At first I thought you marked an underwater fad, anchored down and suspended in the water colum.

You shoulda checked the depth, and took a piece of rope and made it 15 feet shorter, and attached some kinda big weight to it and kept it there! Woulda held some triggers and AJlater too!


----------



## ateupwitit (May 26, 2008)

I fish off the MSGulf Coast and we don't have FAD's(aside from the fish haven built from rubble, buses,etc.)where can I do some research on them? Excellent catch, that's enough chicken to make the Colonel Sandersjealous. :clap


----------



## JoshH (Sep 28, 2007)

I really don't know much about them except that if its attracting fish, its a fad.....

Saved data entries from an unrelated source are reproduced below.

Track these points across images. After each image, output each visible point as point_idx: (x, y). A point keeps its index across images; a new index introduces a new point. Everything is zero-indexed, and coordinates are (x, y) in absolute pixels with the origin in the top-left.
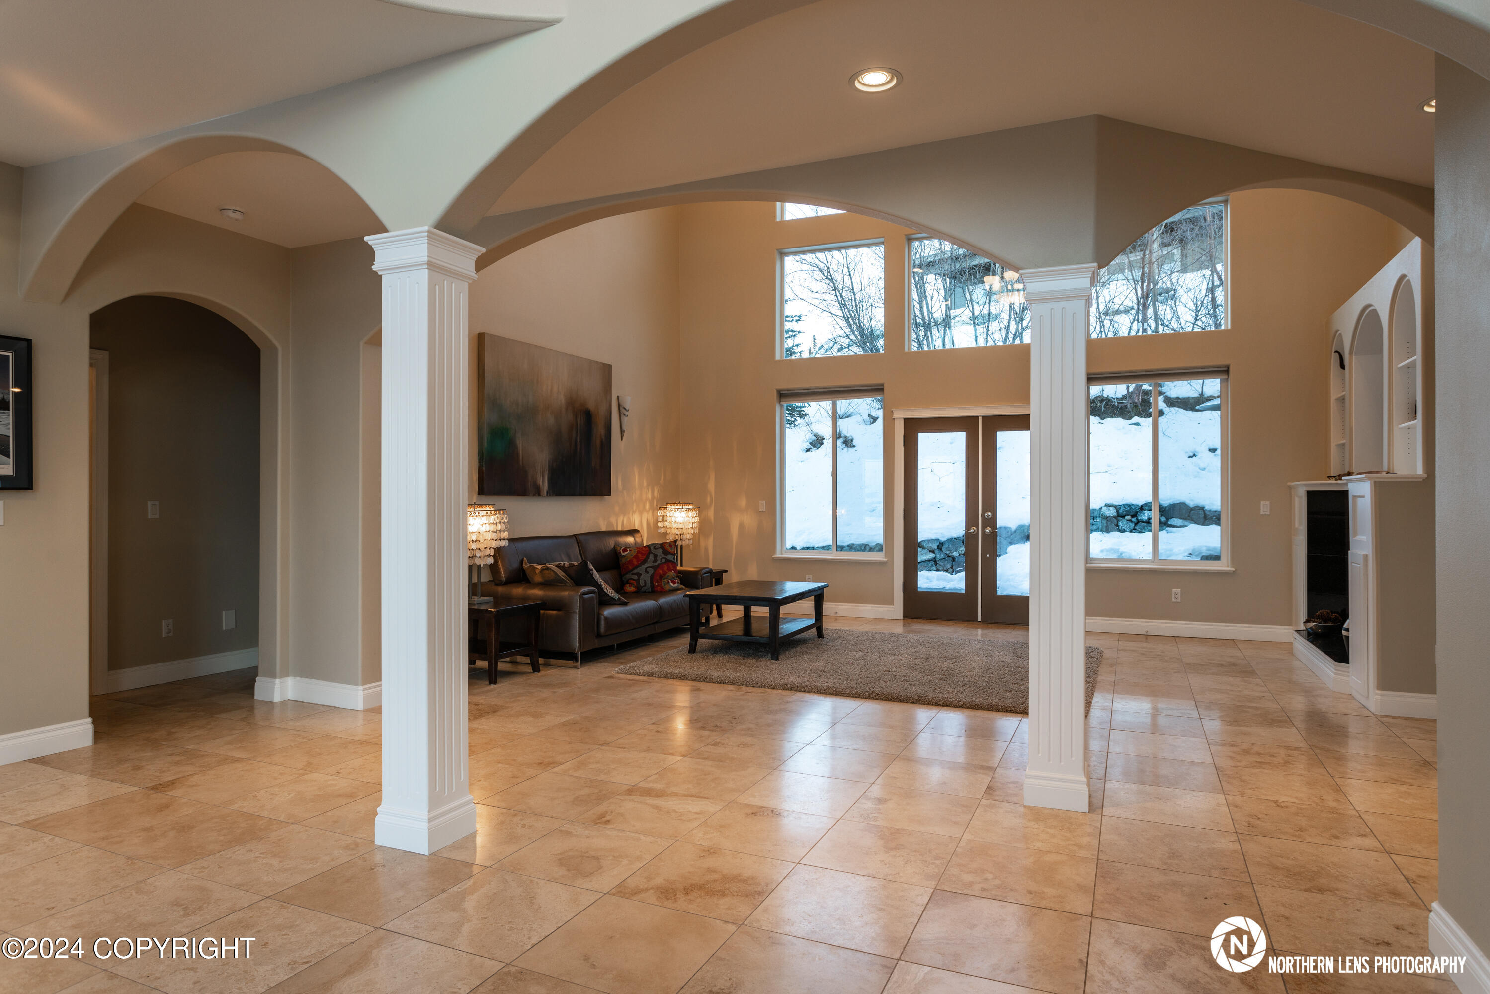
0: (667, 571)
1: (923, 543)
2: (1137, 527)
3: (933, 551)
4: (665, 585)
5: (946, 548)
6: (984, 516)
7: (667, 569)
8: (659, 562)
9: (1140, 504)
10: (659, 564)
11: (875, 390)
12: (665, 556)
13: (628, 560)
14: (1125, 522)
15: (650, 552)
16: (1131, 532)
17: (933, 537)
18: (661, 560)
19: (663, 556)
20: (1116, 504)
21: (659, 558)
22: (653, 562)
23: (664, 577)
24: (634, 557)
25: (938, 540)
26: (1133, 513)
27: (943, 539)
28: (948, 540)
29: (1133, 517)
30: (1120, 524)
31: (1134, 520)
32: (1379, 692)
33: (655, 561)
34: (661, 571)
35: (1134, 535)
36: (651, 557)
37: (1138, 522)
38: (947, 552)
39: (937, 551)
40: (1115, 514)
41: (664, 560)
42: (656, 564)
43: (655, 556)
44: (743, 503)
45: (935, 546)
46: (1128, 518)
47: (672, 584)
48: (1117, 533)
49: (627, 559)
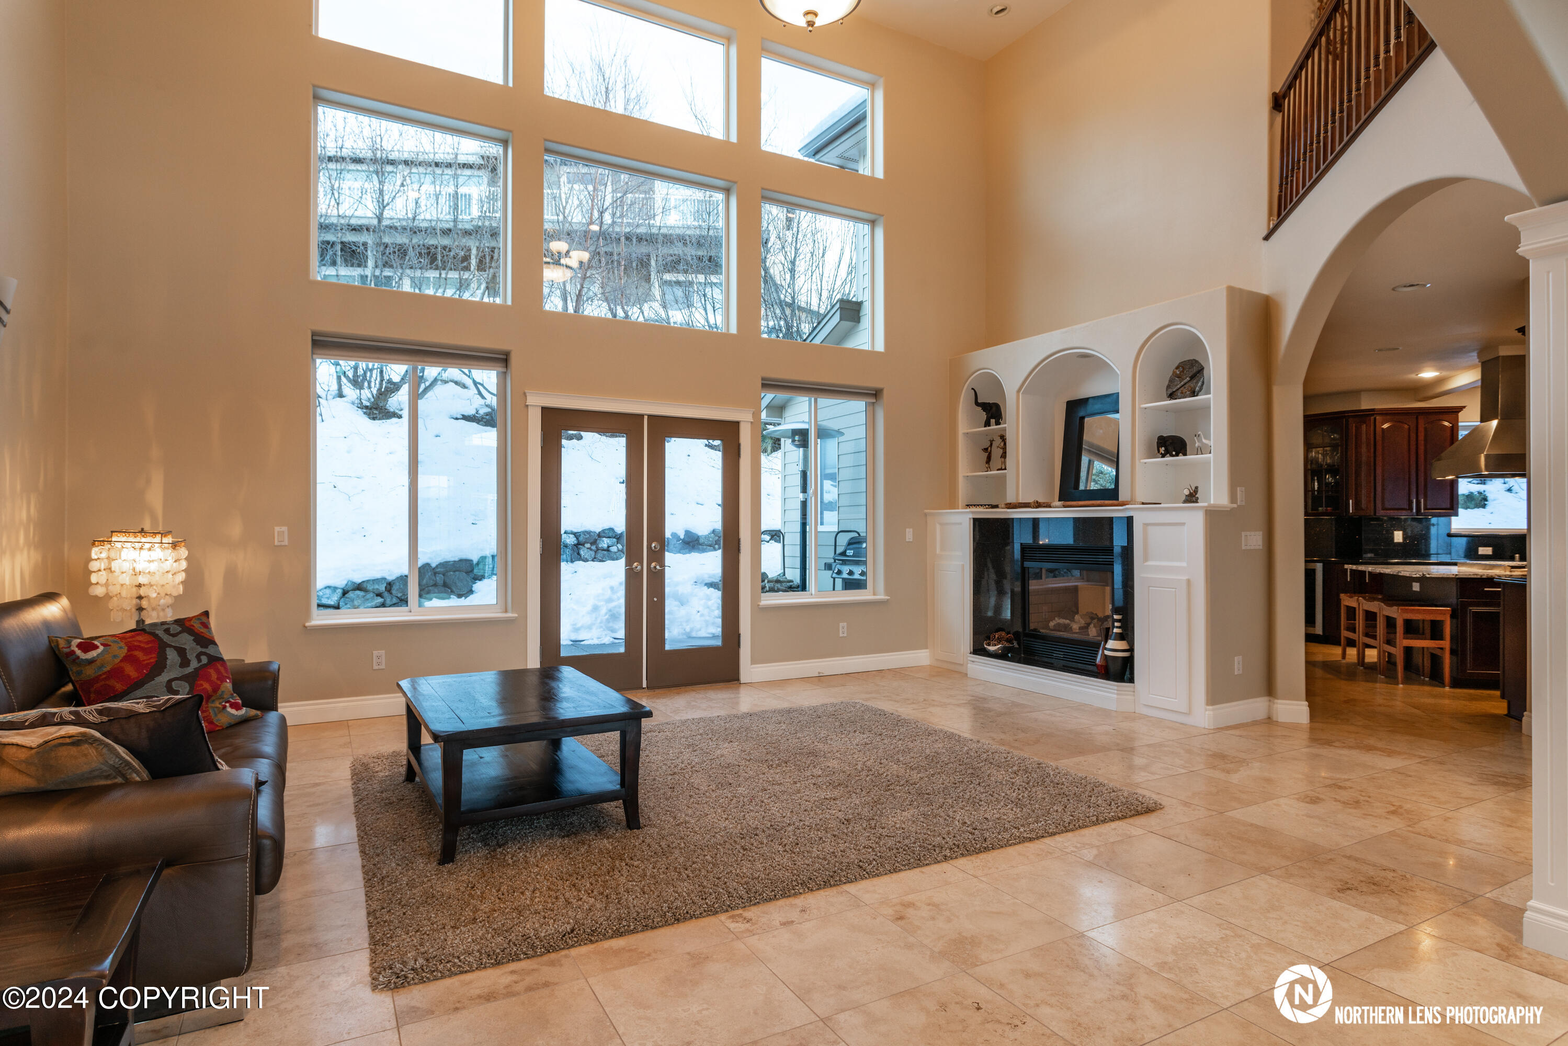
0: (219, 682)
1: (365, 585)
2: (599, 555)
3: (379, 595)
4: (216, 715)
5: (397, 590)
6: (651, 548)
7: (218, 679)
8: (194, 664)
9: (598, 530)
10: (196, 669)
11: (501, 359)
12: (204, 650)
13: (108, 668)
14: (586, 550)
15: (162, 647)
16: (593, 560)
17: (378, 576)
18: (199, 660)
19: (199, 649)
20: (575, 531)
21: (191, 656)
22: (180, 666)
23: (213, 698)
24: (126, 659)
25: (384, 579)
26: (592, 541)
27: (390, 578)
28: (397, 578)
29: (592, 544)
30: (582, 552)
31: (594, 548)
32: (1210, 707)
33: (185, 663)
34: (207, 686)
35: (596, 564)
36: (172, 656)
37: (598, 549)
38: (399, 595)
39: (386, 594)
40: (576, 542)
41: (204, 660)
42: (190, 670)
43: (181, 652)
44: (236, 529)
45: (382, 588)
46: (588, 545)
47: (233, 711)
48: (581, 562)
49: (102, 666)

this was not mine, I didnt put it out.....I'm just gonna fish it every time I'm in the area, sorry whoever put it out. :hungry


----------



## Clay-Doh (Oct 2, 2007)

So it IS permanent! Sweet job finding it man. Surprised they left it on the surface.


----------



## Feeding Frenzy (Feb 26, 2008)

Again what were those GPS #s again for those fads? J/K that's an awesome job especially 7 miles off the beach. Makes that $4.00 gallon a little easier to swallow. What was the biggest of each species.?


----------



## JoshH (Sep 28, 2007)

king i would say was about 9 pounds and the biggest dolphin maybe 5


----------